The converse is similar

c) If $$(X, ||.||_1)$$ is Banach, it means it is a vector normed space that is complete. Which means that every Cauchy sequence in $$X$$ converges in $$X$$ using the norm $$||.||_1$$. By b) we know that a sequence that converges to $$x$$ with norm $$1$$ also converges to $$x$$ with norm $$2$$. So now I should use a) somehow to say the sequences are the same

You are being asked to show that if $$\{x_n\}$$ is Cauchy with respect to one of the norms then it is Cauchy with respect to the other.
For instance suppose $$\{x_n\}$$ is Cauchy with respect to $$\|\cdot\|_1$$.

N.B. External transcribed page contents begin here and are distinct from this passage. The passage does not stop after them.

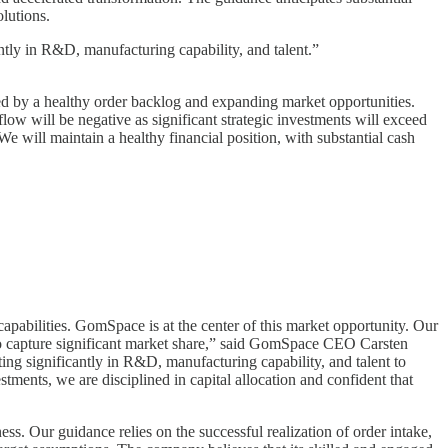
lutions.
antly in R&D, manufacturing capability, and talent.”
d by a healthy order backlog and expanding market opportunities.
 flow will be negative as significant strategic investments will exceed
 will maintain a healthy financial position, with substantial cash
capabilities. GomSpace is at the center of this market opportunity. Our
y to capture significant market share,” said GomSpace CEO Carsten
ing significantly in R&D, manufacturing capability, and talent to
stments, we are disciplined in capital allocation and confident that
ss. Our guidance relies on the successful realization of order intake,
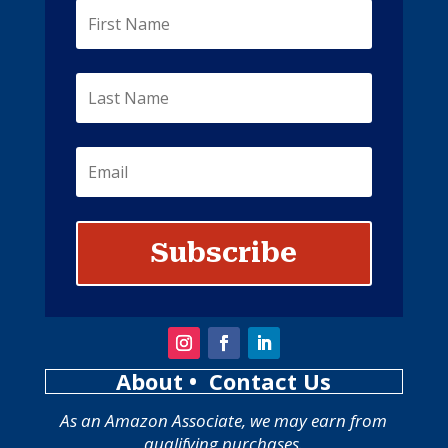
Subscribe
About
• Contact Us
As an Amazon Associate, we may earn from
qualifying purchases.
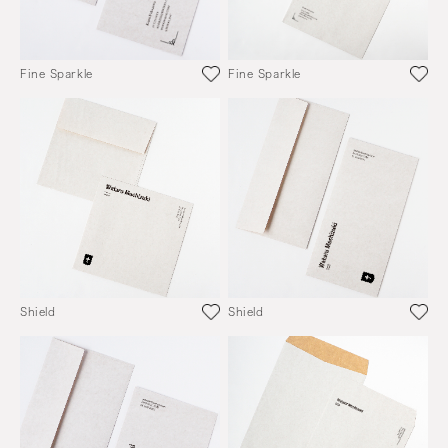
Fine Sparkle
Fine Sparkle
Shield
Shield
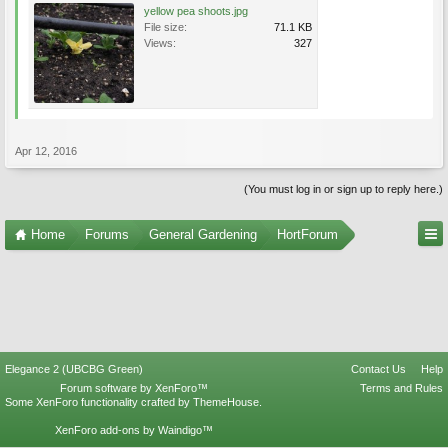
yellow pea shoots.jpg
File size:
71.1 KB
Views:
327
Apr 12, 2016
(You must log in or sign up to reply here.)
Home
Forums
General Gardening
HortForum
Elegance 2 (UBCBG Green)
Contact Us
Help
Forum software by XenForo™
Terms and Rules
Some XenForo functionality crafted by
ThemeHouse
.
XenForo add-ons by Waindigo™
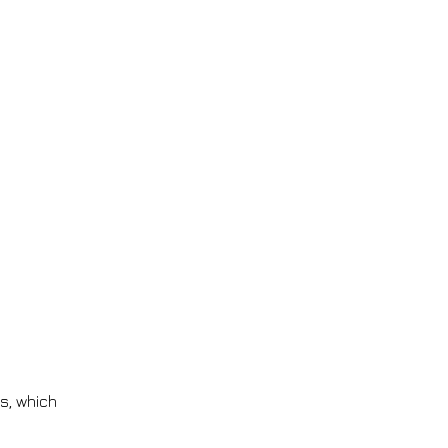
gs, which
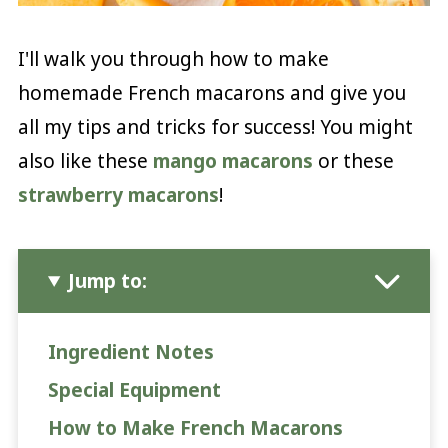
I'll walk you through how to make
homemade French macarons and give you
all my tips and tricks for success! You might
also like these
mango macarons
or these
strawberry macarons
!
Jump to:
Ingredient Notes
Special Equipment
How to Make French Macarons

Let $$\epsilon > 0$$ be given.
There exists $$N \in \mathbb N$$ with the property that $$n,m \ge N \implies \|x_n - x_m\|_1 < a \epsilon.$$
Thus $$n,m \ge N \implies \|x_n - x_m\|_2 < \epsilon$$ so that $$\{x_n\}$$ is Cauchy with respect to $$\|\cdot\|_2$$.